“Children, I said to her. For the first little while, they not exactly human, you don't find?”
Nalo Hopkinson

Sunday, May 9, 2010

Addicted with No Direction and Loving It!

I am reading anything that can hold my attention and that means humor, mystery, historical non-fiction,  speculative fiction, and trash.  You name it and I will probably read it at this point my life.  It seems I want and need the freedom to be exposed to everything.

In my goodwill, library, and yard sale shopping sprees I found The Trial by Franz Kafka,  After Leaving Mr. Mckenzie by Jean Rhys, The Reef by Edith Wharton,  Do with me what you will by Joyce Carol Oates, Blue Latitudes by Tony Horowitz and The Hobbit by J.R.R. Tolkien.  I admit to being out of control when it comes to books, but altogether the items I purchased were under $10.00. Whether or not I have room to store them is neither here nor there, right?  The Hobbit is one of those books I always meant to read but never got to, so let's hope I do eventually since I bought it.  I also found a absolutely beautiful, large and illustrated hard copy of Little Women in outstanding condition for $2.50!
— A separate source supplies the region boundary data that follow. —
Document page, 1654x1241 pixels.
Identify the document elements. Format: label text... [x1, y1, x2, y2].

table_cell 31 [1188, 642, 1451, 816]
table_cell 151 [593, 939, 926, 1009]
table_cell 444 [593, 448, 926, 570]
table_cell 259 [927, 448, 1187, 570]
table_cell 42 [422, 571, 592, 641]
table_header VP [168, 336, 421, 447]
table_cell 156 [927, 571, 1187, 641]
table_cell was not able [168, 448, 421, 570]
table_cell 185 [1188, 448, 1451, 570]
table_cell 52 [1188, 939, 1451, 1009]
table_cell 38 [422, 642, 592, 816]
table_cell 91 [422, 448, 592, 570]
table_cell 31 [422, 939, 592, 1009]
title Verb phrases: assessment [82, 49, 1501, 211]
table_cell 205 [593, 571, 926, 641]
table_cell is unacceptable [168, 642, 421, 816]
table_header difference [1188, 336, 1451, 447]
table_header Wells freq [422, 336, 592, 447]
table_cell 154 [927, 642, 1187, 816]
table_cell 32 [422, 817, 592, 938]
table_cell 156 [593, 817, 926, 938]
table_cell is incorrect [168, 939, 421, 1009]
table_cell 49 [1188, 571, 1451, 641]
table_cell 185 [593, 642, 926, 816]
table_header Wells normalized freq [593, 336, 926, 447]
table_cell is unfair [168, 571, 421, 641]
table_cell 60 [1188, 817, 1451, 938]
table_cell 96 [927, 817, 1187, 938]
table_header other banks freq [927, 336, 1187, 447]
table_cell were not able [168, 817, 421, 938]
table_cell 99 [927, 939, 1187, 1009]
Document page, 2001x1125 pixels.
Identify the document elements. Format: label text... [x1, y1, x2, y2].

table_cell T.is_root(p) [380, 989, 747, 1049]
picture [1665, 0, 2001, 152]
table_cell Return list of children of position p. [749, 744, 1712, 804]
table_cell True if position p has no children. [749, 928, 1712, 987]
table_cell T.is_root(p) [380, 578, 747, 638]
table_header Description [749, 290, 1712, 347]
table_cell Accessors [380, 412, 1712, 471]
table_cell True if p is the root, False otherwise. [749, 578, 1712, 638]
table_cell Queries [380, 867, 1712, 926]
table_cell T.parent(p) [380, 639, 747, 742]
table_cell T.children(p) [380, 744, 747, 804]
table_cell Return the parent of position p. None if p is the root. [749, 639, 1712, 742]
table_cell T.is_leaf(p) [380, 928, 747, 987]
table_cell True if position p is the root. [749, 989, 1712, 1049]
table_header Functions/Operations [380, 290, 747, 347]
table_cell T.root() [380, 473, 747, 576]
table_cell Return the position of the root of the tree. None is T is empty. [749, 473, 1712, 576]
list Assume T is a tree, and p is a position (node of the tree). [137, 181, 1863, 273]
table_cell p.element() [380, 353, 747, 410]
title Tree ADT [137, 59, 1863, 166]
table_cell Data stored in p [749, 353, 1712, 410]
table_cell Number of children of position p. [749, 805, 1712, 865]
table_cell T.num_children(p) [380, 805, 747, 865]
This week I read a short story by James Hogg titled "The Mysterious Bride."  Hogg was a 19th century Scottish poet and novelist who published in Great Britain between 1810 and 1835.  What fascinated me about this particular story was even although it was a gothic, ghost, and horror tale, it also was a story of revenge.  The women of Hogg's place and time had practically no rights and of course there was always bitter resentment and anger brewing under all that requisite compliance.  I think it was so cool and calculating how he was able to present a subversive subject such as emotional reponse to the subjugation of women in such a way that it could be read and absorbed out in the open.  I hope I can do that one day.  By the way "The Mysterious Bride" is available on

1 comment:

  1. Hope you enjoy Blue Latitudes - Horwitz is (in my opinion) really good. The 1st of his books that I read was Confederates in the Attic, which is both humorous and frightening - but it helped me understand some things about VA and the attitudes of many people who are natives. (Not that I like their attitudes by any means!!!)

    Am blanking on the title of his latest, which is about Native American societies and culture at the time when the Europeans 1st showed up, and the results of that. It's fascinating, and a good one for the "re-read" stack.